- Men's Champion: LSU (2nd title) Women's Champion: LSU (3rd title)
- Edition: 68th (Men) 8th (Women)
- Dates: May 31 − June 3, 1989
- Host city: Provo, Utah
- Venue: Clarence F. Robison Track and Field Complex Brigham Young University

= 1989 NCAA Division I Outdoor Track and Field Championships =

The 1989 NCAA Division I Outdoor Track and Field Championships were contested May 31 − June 3 at the Clarence F. Robison Track and Field Complex at Brigham Young University in Provo, Utah in order to determine the individual and team national champions of men's and women's collegiate Division I outdoor track and field events in the United States.

These were the 68th annual men's championships and the eighth annual women's championships. This was the Cougars' fourth time hosting the event and the first since 1982.

LSU topped both the men's and women's standings, the first time this occurred in the eight years since the NCAA expanded the championship to include women's events in 1982; it was the LSU men's team's second team title (and first since 1934−a span of fifty-five years) and the third consecutive, as well as third overall, for the Lady Tigers. This would go on to be the third of LSU's eleven consecutive women's national championships in track and field between 1987 and 1997.

SOURCE INFORMATION:
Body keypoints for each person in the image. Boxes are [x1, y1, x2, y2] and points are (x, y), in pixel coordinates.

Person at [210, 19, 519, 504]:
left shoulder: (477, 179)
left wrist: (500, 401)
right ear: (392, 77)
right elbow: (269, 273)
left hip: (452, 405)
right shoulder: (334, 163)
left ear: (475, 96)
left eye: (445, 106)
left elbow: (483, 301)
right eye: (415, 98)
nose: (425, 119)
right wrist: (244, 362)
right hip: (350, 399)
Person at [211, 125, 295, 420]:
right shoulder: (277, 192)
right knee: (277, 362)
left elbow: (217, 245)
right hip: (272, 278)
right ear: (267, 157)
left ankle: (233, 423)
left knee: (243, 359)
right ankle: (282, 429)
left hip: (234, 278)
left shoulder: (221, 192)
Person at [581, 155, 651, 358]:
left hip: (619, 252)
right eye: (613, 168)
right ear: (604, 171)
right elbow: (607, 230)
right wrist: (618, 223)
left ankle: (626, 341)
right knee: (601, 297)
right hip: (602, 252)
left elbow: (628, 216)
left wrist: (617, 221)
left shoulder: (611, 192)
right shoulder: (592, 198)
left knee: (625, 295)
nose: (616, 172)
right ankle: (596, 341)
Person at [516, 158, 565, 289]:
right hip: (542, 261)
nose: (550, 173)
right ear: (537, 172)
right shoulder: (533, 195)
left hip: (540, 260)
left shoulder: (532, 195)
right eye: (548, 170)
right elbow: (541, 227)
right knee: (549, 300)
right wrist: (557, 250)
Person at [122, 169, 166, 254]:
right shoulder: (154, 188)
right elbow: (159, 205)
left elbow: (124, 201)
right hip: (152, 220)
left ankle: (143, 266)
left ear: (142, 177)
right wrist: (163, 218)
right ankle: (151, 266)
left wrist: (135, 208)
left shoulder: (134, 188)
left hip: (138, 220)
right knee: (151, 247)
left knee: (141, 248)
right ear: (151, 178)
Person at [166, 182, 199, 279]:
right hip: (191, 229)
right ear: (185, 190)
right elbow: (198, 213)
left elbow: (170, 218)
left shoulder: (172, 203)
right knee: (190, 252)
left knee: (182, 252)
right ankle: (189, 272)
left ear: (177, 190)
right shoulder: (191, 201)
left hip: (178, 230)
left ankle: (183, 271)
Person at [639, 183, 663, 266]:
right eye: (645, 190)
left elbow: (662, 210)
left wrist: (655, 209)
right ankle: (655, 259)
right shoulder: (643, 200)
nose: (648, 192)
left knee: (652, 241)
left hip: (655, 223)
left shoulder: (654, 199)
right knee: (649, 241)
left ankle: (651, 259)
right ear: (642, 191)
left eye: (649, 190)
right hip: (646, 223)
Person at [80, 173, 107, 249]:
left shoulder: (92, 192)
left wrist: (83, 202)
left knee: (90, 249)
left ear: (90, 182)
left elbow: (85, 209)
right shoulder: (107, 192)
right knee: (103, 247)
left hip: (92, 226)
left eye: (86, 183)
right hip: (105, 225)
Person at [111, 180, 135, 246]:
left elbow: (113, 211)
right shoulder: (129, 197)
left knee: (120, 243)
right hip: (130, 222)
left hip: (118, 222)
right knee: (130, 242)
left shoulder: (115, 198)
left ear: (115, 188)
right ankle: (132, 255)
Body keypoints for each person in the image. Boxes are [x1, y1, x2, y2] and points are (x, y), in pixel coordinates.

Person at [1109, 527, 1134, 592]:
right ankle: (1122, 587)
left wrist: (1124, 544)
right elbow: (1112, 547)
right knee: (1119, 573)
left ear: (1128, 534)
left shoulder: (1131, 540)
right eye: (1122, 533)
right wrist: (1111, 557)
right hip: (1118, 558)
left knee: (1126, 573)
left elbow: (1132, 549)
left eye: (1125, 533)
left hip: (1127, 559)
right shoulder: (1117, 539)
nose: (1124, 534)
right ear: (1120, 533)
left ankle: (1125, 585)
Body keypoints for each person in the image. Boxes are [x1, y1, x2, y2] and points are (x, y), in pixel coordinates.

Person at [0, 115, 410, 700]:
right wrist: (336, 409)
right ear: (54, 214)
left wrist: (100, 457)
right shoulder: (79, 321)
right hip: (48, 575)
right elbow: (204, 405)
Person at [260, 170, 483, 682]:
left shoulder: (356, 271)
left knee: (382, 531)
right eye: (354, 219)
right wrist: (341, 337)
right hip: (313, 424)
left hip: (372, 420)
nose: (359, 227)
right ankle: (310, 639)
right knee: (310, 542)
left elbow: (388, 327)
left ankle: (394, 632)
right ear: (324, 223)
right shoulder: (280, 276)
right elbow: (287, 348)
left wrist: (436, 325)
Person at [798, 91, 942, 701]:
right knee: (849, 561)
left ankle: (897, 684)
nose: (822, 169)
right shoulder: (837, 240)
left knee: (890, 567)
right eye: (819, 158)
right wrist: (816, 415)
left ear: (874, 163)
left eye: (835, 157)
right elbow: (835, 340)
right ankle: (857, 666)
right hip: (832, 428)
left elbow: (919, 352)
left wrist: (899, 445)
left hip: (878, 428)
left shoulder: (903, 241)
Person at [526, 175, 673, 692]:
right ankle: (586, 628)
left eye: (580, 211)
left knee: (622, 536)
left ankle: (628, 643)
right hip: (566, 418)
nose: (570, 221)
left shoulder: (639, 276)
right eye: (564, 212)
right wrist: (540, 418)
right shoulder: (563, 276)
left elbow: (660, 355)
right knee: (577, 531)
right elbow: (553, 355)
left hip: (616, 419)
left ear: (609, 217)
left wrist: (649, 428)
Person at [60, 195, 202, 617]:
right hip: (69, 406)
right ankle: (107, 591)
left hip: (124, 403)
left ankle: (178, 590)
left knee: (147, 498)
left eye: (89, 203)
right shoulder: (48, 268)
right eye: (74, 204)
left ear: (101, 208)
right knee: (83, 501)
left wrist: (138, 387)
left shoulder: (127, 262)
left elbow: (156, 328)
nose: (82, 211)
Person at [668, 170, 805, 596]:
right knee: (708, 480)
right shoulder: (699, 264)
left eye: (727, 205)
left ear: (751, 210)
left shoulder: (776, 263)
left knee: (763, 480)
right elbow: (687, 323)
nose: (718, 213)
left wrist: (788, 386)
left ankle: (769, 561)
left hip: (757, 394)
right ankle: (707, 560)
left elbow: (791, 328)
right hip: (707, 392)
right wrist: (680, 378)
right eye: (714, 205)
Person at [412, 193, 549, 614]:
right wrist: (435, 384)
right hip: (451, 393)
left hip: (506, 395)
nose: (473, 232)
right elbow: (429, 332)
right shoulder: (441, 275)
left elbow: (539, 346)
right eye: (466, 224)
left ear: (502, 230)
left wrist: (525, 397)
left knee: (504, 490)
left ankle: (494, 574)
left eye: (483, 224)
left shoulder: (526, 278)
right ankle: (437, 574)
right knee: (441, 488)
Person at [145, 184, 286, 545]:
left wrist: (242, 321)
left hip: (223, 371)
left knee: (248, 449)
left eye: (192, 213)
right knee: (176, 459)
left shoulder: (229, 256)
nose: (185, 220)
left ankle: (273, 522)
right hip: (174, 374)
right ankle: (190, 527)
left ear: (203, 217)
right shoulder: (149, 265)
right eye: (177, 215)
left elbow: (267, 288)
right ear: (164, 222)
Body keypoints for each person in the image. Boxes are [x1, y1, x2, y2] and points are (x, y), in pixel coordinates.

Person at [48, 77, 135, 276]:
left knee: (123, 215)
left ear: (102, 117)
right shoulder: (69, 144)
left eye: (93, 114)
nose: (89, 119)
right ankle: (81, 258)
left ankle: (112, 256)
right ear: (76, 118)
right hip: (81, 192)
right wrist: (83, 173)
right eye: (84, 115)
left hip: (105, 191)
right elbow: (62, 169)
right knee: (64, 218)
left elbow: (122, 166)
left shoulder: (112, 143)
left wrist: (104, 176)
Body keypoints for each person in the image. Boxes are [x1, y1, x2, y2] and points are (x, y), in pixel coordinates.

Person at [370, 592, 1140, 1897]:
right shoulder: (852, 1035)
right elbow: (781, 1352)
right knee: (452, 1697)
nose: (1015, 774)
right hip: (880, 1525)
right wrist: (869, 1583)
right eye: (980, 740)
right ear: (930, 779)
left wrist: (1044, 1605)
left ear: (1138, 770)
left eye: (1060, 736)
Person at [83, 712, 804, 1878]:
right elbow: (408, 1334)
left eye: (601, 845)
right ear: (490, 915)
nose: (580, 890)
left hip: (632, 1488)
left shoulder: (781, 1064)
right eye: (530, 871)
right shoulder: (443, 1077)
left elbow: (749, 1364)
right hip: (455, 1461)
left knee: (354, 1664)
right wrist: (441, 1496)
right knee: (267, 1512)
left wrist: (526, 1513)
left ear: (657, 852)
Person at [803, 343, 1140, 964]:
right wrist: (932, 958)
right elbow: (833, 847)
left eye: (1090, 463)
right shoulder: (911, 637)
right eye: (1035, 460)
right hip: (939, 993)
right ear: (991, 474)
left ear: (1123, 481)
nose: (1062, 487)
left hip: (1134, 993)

ACTIVITY:
According to the championships article, in what year did the LSU men's team win its first team title? Answer using only the championships article, not the data.

SOLUTION TO THIS PROBLEM:
1934